### [EXERCISE]
Your task is to retype every entry exactly, omitting nothing.

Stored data

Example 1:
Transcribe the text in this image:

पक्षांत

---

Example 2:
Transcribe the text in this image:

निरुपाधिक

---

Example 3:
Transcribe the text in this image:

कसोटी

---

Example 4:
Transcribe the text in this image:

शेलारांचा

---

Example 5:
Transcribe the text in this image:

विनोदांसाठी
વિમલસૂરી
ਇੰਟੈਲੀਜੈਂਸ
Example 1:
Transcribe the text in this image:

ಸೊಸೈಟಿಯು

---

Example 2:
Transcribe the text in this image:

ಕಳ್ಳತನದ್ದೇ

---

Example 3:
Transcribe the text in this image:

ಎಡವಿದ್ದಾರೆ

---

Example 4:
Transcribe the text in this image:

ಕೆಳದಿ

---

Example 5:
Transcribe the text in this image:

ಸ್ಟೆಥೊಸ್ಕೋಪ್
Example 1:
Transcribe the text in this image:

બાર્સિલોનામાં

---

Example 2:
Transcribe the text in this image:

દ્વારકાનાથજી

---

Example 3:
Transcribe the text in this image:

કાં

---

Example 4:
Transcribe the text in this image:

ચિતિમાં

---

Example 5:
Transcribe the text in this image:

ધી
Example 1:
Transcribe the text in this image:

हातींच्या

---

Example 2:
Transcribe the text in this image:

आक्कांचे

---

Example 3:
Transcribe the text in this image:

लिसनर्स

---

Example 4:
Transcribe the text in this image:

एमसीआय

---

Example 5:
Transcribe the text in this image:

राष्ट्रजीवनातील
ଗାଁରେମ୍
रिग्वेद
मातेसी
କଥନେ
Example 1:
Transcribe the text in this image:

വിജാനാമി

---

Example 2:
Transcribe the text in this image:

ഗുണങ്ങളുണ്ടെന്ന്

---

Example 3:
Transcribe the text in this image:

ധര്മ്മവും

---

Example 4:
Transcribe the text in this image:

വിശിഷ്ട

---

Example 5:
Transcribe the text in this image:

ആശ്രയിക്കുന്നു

### [SOLUTION TO THE PROBLEM]
Example 1:
Transcribe the text in this image:

पक्षांत

---

Example 2:
Transcribe the text in this image:

निरुपाधिक

---

Example 3:
Transcribe the text in this image:

कसोटी

---

Example 4:
Transcribe the text in this image:

शेलारांचा

---

Example 5:
Transcribe the text in this image:

विनोदांसाठी
વિમલસૂરી
ਇੰਟੈਲੀਜੈਂਸ
Example 1:
Transcribe the text in this image:

ಸೊಸೈಟಿಯು

---

Example 2:
Transcribe the text in this image:

ಕಳ್ಳತನದ್ದೇ

---

Example 3:
Transcribe the text in this image:

ಎಡವಿದ್ದಾರೆ

---

Example 4:
Transcribe the text in this image:

ಕೆಳದಿ

---

Example 5:
Transcribe the text in this image:

ಸ್ಟೆಥೊಸ್ಕೋಪ್
Example 1:
Transcribe the text in this image:

બાર્સિલોનામાં

---

Example 2:
Transcribe the text in this image:

દ્વારકાનાથજી

---

Example 3:
Transcribe the text in this image:

કાં

---

Example 4:
Transcribe the text in this image:

ચિતિમાં

---

Example 5:
Transcribe the text in this image:

ધી
Example 1:
Transcribe the text in this image:

हातींच्या

---

Example 2:
Transcribe the text in this image:

आक्कांचे

---

Example 3:
Transcribe the text in this image:

लिसनर्स

---

Example 4:
Transcribe the text in this image:

एमसीआय

---

Example 5:
Transcribe the text in this image:

राष्ट्रजीवनातील
ଗାଁରେମ୍
रिग्वेद
मातेसी
କଥନେ
Example 1:
Transcribe the text in this image:

വിജാനാമി

---

Example 2:
Transcribe the text in this image:

ഗുണങ്ങളുണ്ടെന്ന്

---

Example 3:
Transcribe the text in this image:

ധര്മ്മവും

---

Example 4:
Transcribe the text in this image:

വിശിഷ്ട

---

Example 5:
Transcribe the text in this image:

ആശ്രയിക്കുന്നു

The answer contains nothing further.